• Action item:
Can you repeat the saved data entries below line for line, leaving out the pictures?

Start of Extracted records

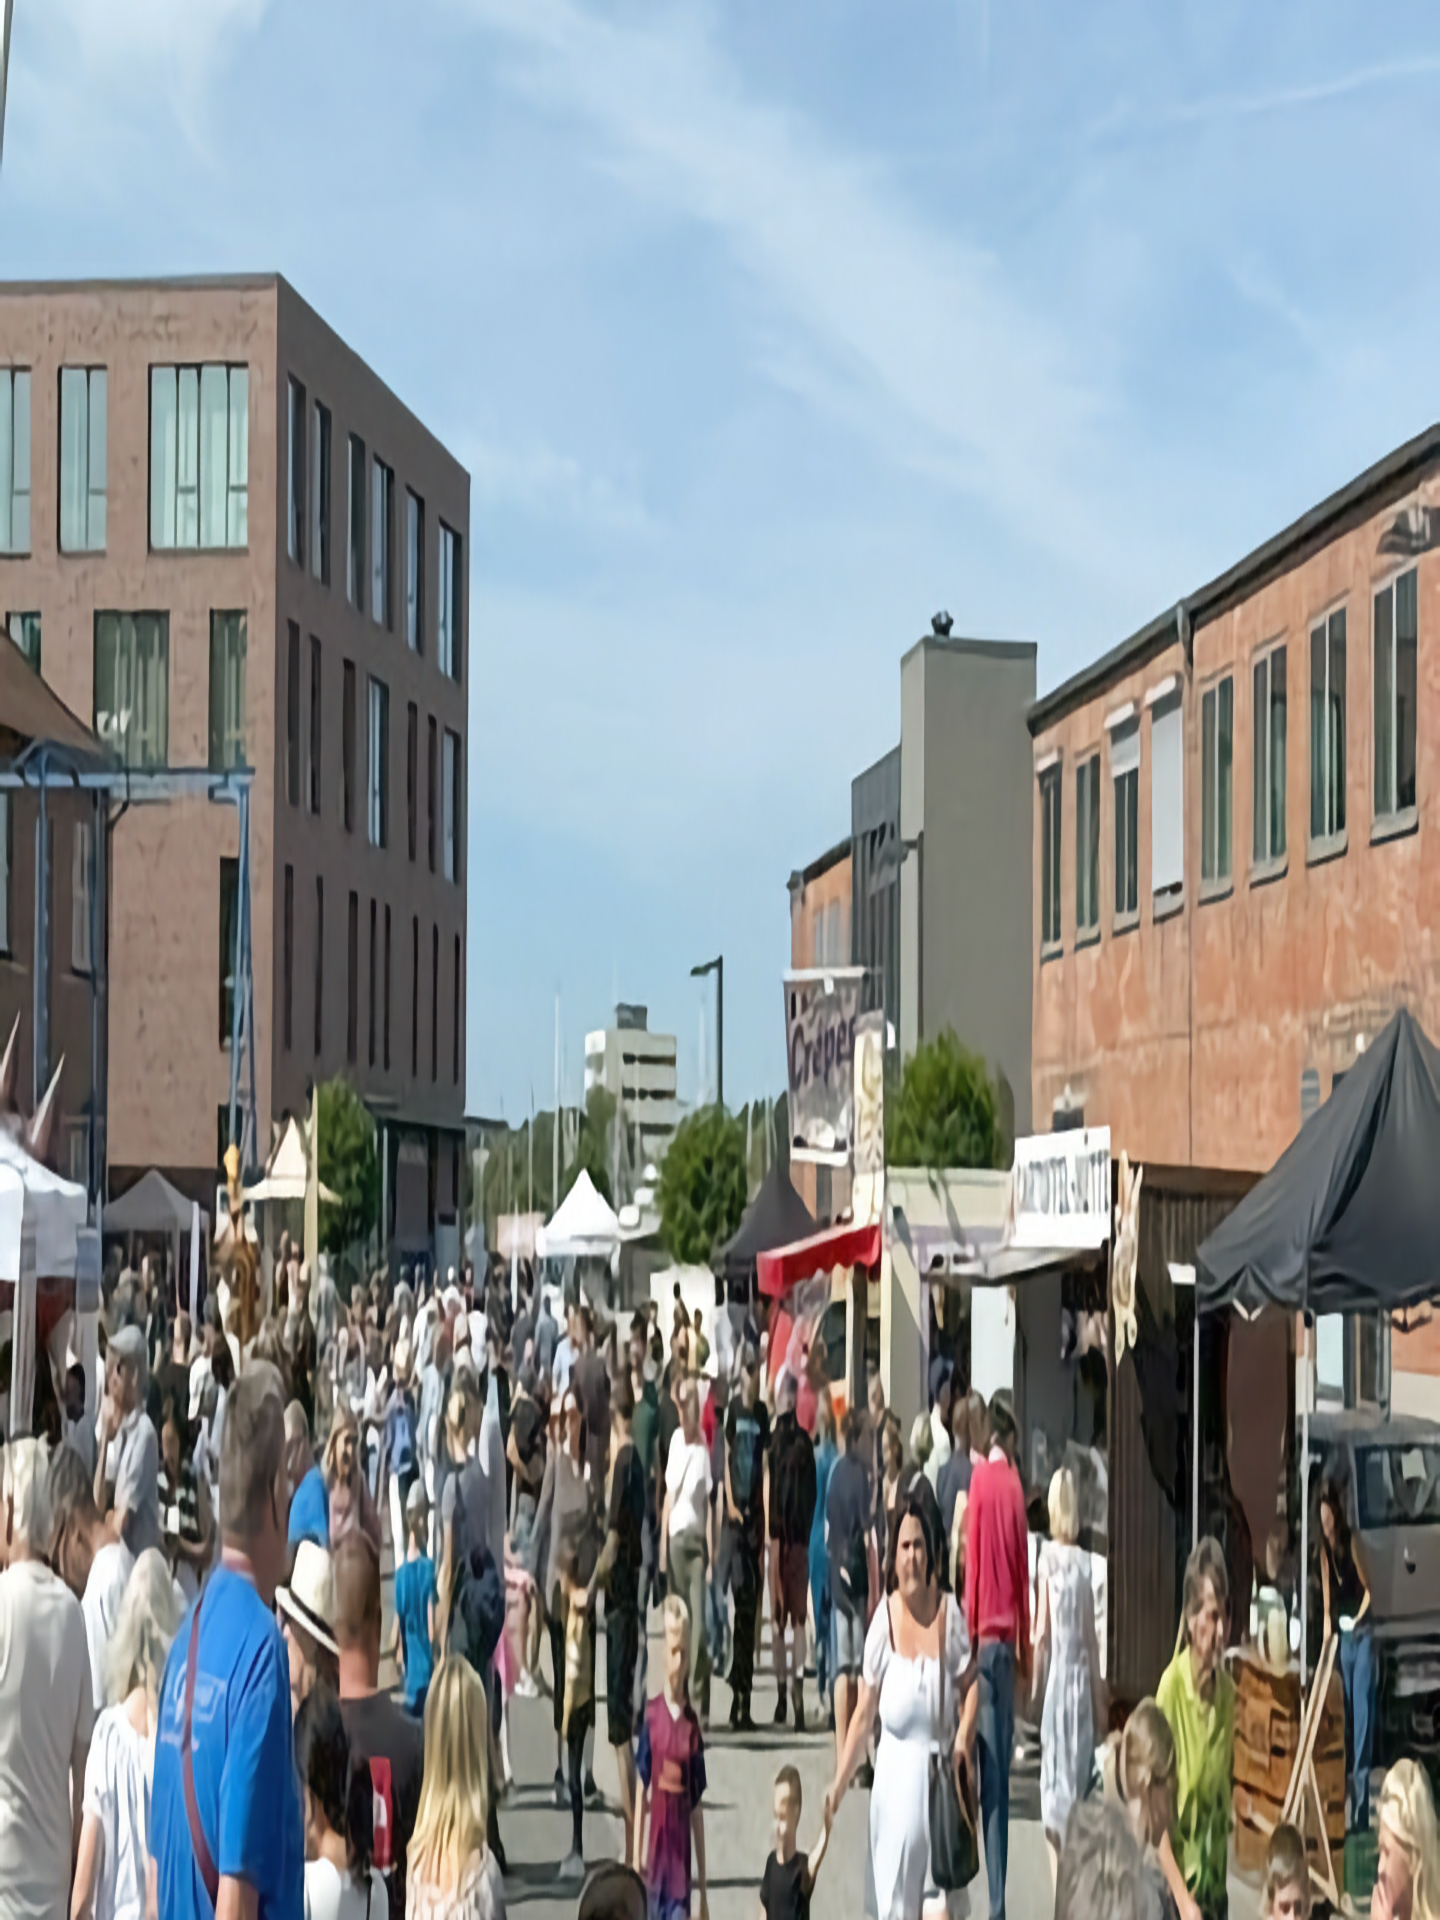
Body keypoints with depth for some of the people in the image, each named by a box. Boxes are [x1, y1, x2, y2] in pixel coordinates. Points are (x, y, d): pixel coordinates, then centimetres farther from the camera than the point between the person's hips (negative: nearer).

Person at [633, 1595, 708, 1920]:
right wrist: (636, 1855, -3)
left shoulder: (692, 1725, 1)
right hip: (657, 1846, 0)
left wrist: (703, 1887, 6)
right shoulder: (650, 1714, -2)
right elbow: (641, 1789, 1)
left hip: (682, 1851, 0)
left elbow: (698, 1805, 5)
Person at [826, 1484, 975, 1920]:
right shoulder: (884, 1618, -7)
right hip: (895, 1772, 0)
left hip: (940, 1770, 0)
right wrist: (840, 1781, -3)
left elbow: (971, 1687, 3)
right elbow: (864, 1711, -2)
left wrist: (962, 1740, -14)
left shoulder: (949, 1613, -6)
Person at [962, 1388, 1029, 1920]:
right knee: (1000, 1772, 6)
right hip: (1009, 1638, 3)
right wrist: (1024, 1645, 15)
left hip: (985, 1636, -3)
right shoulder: (1014, 1485, 5)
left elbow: (973, 1559, -8)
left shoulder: (981, 1480, -6)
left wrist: (970, 1631, -3)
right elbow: (1023, 1572, 9)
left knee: (987, 1770, -2)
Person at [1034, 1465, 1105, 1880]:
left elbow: (1042, 1630, -8)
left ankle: (1059, 1886, 0)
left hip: (1057, 1670, -3)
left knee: (1055, 1773, 1)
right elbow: (1092, 1637, 4)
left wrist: (1034, 1680, 1)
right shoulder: (1084, 1561, 0)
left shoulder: (1047, 1556, -7)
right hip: (1081, 1674, 3)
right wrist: (1098, 1695, 12)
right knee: (1077, 1773, 10)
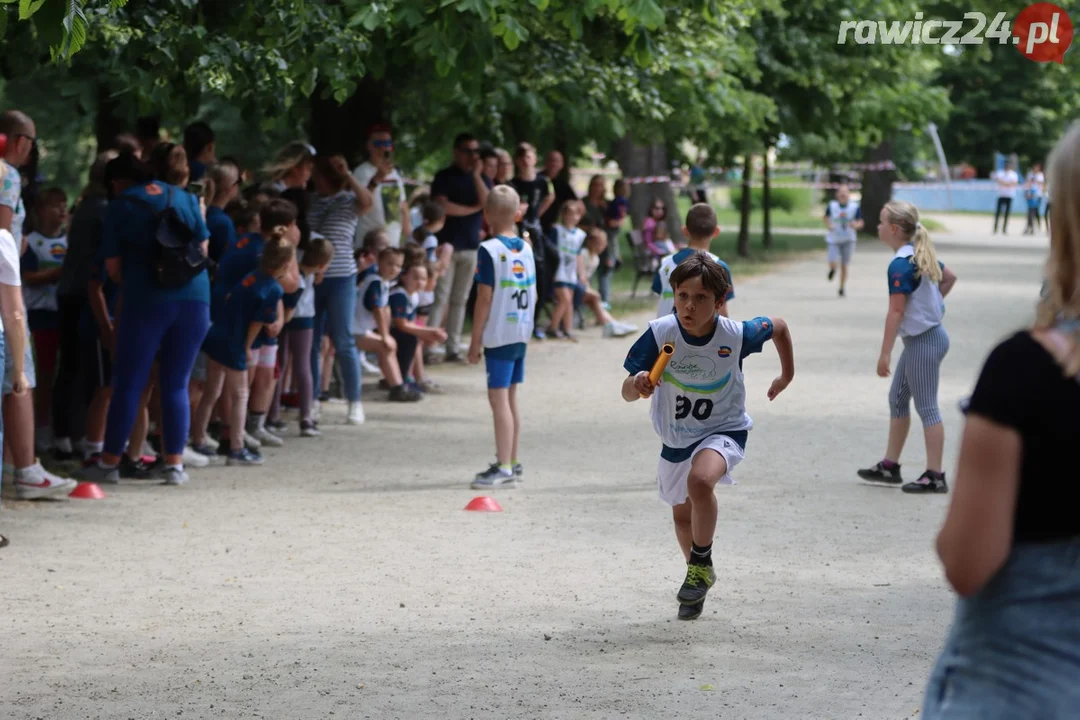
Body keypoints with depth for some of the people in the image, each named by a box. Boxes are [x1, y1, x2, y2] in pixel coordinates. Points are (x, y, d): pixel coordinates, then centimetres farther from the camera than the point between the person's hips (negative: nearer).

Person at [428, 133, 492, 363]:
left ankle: (453, 348, 9)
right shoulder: (444, 177, -1)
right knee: (440, 298, -9)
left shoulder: (481, 178, 12)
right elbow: (443, 206, -14)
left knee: (460, 300, 6)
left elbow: (488, 204, -3)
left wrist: (477, 176, -10)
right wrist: (473, 209, -4)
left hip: (471, 246, 4)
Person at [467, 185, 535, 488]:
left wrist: (475, 340, -10)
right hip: (522, 333, 7)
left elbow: (484, 298, -14)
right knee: (510, 397, 17)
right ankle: (512, 462, 24)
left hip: (499, 335, -7)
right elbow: (533, 295, 12)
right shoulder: (526, 248, 7)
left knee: (498, 398, -6)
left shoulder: (489, 250, -13)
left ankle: (504, 468, -8)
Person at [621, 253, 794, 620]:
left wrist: (787, 375, 10)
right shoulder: (660, 333, -23)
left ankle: (702, 563, -11)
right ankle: (698, 577, 50)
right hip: (675, 438, 4)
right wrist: (637, 384, -44)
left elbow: (779, 326, -1)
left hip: (723, 429, -3)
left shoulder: (736, 335, -24)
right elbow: (627, 393, -21)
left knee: (700, 481, -34)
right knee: (681, 515, 21)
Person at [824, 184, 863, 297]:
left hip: (848, 240, 0)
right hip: (834, 239, 0)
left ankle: (842, 288, 21)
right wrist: (828, 225, -9)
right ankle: (832, 269, 23)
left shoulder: (855, 207, -8)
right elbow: (826, 217, 12)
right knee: (833, 263, -16)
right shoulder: (831, 205, -6)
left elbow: (860, 223, -3)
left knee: (844, 265, 5)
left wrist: (856, 225, -26)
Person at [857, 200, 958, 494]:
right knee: (897, 399, 16)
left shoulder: (900, 264, -20)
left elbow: (896, 311, -21)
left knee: (926, 406, -4)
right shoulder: (921, 254, 7)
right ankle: (889, 467, 24)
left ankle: (934, 475, 1)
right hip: (927, 335, 10)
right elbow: (950, 277, 22)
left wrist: (885, 353, -18)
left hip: (923, 341, -10)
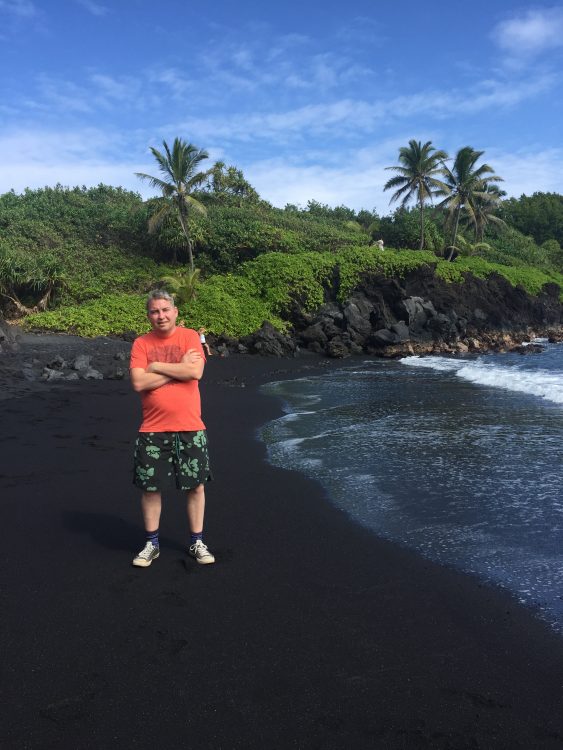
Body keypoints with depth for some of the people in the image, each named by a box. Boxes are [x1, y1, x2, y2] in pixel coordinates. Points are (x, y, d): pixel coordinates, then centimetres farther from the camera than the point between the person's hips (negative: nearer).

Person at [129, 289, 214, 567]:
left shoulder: (189, 336, -1)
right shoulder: (141, 344, 1)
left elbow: (195, 372, -16)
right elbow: (138, 383, -11)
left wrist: (157, 366, -10)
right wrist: (179, 368, -12)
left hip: (189, 428, 0)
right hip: (152, 429, 1)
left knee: (196, 485, 7)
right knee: (150, 487, 7)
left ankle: (197, 543, 23)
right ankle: (151, 544, 25)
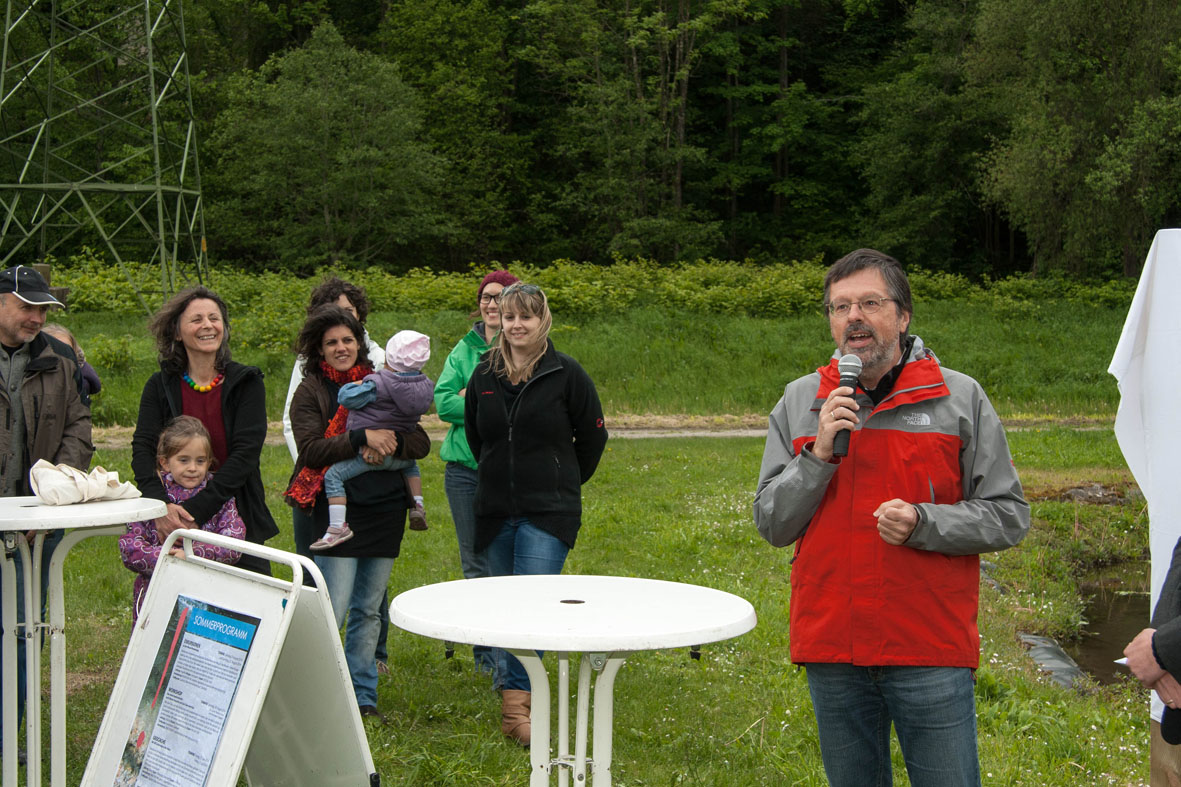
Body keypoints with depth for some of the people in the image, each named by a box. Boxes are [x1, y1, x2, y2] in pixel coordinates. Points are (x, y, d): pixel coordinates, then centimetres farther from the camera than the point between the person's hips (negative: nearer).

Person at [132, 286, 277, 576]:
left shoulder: (246, 382, 0)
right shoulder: (160, 386, 5)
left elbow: (245, 453, -11)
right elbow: (142, 448, -6)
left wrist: (195, 510, -21)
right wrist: (161, 505, -25)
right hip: (173, 527, 1)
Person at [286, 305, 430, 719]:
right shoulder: (310, 390, 1)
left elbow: (421, 443, 5)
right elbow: (310, 449, -12)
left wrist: (391, 442, -16)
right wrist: (363, 438, -21)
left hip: (385, 510, 4)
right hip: (339, 510, -4)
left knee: (369, 610, 10)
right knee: (331, 612, -9)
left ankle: (362, 696, 19)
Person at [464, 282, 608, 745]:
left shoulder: (566, 373, -4)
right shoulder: (484, 375, 8)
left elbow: (593, 437, 6)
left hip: (549, 513, -4)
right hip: (495, 510, 4)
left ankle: (516, 702, -16)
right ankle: (507, 674, 21)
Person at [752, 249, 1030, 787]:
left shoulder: (959, 399, 0)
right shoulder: (799, 402, 7)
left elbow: (1008, 516, -1)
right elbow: (772, 525, 4)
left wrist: (922, 523, -16)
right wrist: (819, 454, -11)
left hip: (931, 650, -3)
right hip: (831, 647, 3)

End of Extracted records

• Reply:
Body keypoints with depth for some of the people in the image, each named by a box. Boxes are [x1, y1, x2, y2] in pixel coordinates. Points are (x, y, d): pixel coordinates, then centimetres farther from the camera than the point between the person's hips (negative: nearer).

Person at [633, 1595, 708, 1920]:
right wrist: (636, 1855, -3)
left shoulder: (692, 1725, 1)
right hip: (657, 1846, 0)
left wrist: (703, 1887, 6)
right shoulder: (650, 1714, -2)
right elbow: (641, 1789, 1)
left hip: (682, 1851, 0)
left elbow: (698, 1805, 5)
Person at [826, 1484, 975, 1920]:
right shoulder: (884, 1618, -7)
right hip: (895, 1772, 0)
left hip: (940, 1770, 0)
right wrist: (840, 1781, -3)
left elbow: (971, 1687, 3)
right elbow: (864, 1711, -2)
left wrist: (962, 1740, -14)
left shoulder: (949, 1613, -6)
Person at [962, 1388, 1029, 1920]:
right knee: (1000, 1772, 6)
right hip: (1009, 1638, 3)
right wrist: (1024, 1645, 15)
left hip: (985, 1636, -3)
right shoulder: (1014, 1485, 5)
left elbow: (973, 1559, -8)
left shoulder: (981, 1480, -6)
left wrist: (970, 1631, -3)
right elbow: (1023, 1572, 9)
left knee: (987, 1770, -2)
Person at [1034, 1465, 1105, 1880]:
left elbow: (1042, 1630, -8)
left ankle: (1059, 1886, 0)
left hip: (1057, 1670, -3)
left knee: (1055, 1773, 1)
right elbow: (1092, 1637, 4)
left wrist: (1034, 1680, 1)
right shoulder: (1084, 1561, 0)
left shoulder: (1047, 1556, -7)
right hip: (1081, 1674, 3)
right wrist: (1098, 1695, 12)
right knee: (1077, 1773, 10)
Body keypoints with depth for some of the people in the image, each named by a box. Boxes are [x1, y1, x2, y2] in pixel coordinates. Points are (x, y, d): pixel coordinates, then centimetres farther from the camera than the point between the person's hips (negative: nearer).

Person at [428, 133, 492, 363]:
left ankle: (453, 348, 9)
right shoulder: (444, 177, -1)
right knee: (440, 298, -9)
left shoulder: (481, 178, 12)
right elbow: (443, 206, -14)
left knee: (460, 300, 6)
left elbow: (488, 204, -3)
left wrist: (477, 176, -10)
right wrist: (473, 209, -4)
left hip: (471, 246, 4)
Person at [467, 185, 535, 488]:
left wrist: (475, 340, -10)
right hip: (522, 333, 7)
left elbow: (484, 298, -14)
right knee: (510, 397, 17)
right ankle: (512, 462, 24)
left hip: (499, 335, -7)
right elbow: (533, 295, 12)
right shoulder: (526, 248, 7)
left knee: (498, 398, -6)
left shoulder: (489, 250, -13)
left ankle: (504, 468, -8)
Person at [621, 253, 794, 620]:
left wrist: (787, 375, 10)
right shoulder: (660, 333, -23)
left ankle: (702, 563, -11)
right ankle: (698, 577, 50)
right hip: (675, 438, 4)
right wrist: (637, 384, -44)
left elbow: (779, 326, -1)
left hip: (723, 429, -3)
left shoulder: (736, 335, -24)
right elbow: (627, 393, -21)
left knee: (700, 481, -34)
right knee: (681, 515, 21)
Person at [824, 184, 863, 297]:
left hip: (848, 240, 0)
right hip: (834, 239, 0)
left ankle: (842, 288, 21)
right wrist: (828, 225, -9)
right ankle: (832, 269, 23)
left shoulder: (855, 207, -8)
right elbow: (826, 217, 12)
right knee: (833, 263, -16)
right shoulder: (831, 205, -6)
left elbow: (860, 223, -3)
left knee: (844, 265, 5)
left wrist: (856, 225, -26)
Person at [857, 200, 958, 494]:
right knee: (897, 399, 16)
left shoulder: (900, 264, -20)
left elbow: (896, 311, -21)
left knee: (926, 406, -4)
right shoulder: (921, 254, 7)
right ankle: (889, 467, 24)
left ankle: (934, 475, 1)
right hip: (927, 335, 10)
right elbow: (950, 277, 22)
left wrist: (885, 353, -18)
left hip: (923, 341, -10)
Body keypoints with depth for some of the people in the image, each named by a box. Boxes are [x1, y1, x2, y2] in pixel coordinates. Points are (x, y, d): pixel coordinates, then centimetres farther from the camera than the point between the person's hips (negative: nearer).

Person at [129, 289, 214, 567]:
left shoulder: (189, 336, -1)
right shoulder: (141, 344, 1)
left elbow: (195, 372, -16)
right elbow: (138, 383, -11)
left wrist: (157, 366, -10)
right wrist: (179, 368, -12)
left hip: (189, 428, 0)
right hip: (152, 429, 1)
left knee: (196, 485, 7)
right knee: (150, 487, 7)
left ankle: (197, 543, 23)
right ankle: (151, 544, 25)
Body keypoints with depth for some of the people in the image, each named by a box. Boxes are [x1, y1, x2, y2] in pixel coordinates. Points are (x, y, d): pixel coordinates, then centimetres farther from the camera than the point between the person's hips (negative: nearer).

Person at [132, 286, 277, 576]:
left shoulder: (246, 382, 0)
right shoulder: (160, 386, 5)
left elbow: (245, 453, -11)
right elbow: (142, 448, -6)
left wrist: (195, 510, -21)
right wrist: (161, 505, -25)
right hip: (173, 527, 1)
Person at [286, 305, 430, 719]:
right shoulder: (310, 390, 1)
left elbow: (421, 443, 5)
right elbow: (310, 449, -12)
left wrist: (391, 442, -16)
right wrist: (363, 438, -21)
left hip: (385, 510, 4)
right hip: (339, 510, -4)
left knee: (369, 610, 10)
right knee: (331, 612, -9)
left ankle: (362, 696, 19)
Person at [464, 282, 608, 745]:
left shoulder: (566, 373, -4)
right shoulder: (484, 375, 8)
left elbow: (593, 437, 6)
left hip: (549, 513, -4)
right hip: (495, 510, 4)
left ankle: (516, 702, -16)
right ankle: (507, 674, 21)
Person at [752, 249, 1030, 787]:
left shoulder: (959, 399, 0)
right shoulder: (799, 402, 7)
left elbow: (1008, 516, -1)
right elbow: (772, 525, 4)
left wrist: (922, 523, -16)
right wrist: (819, 454, -11)
left hip: (931, 650, -3)
right hip: (831, 647, 3)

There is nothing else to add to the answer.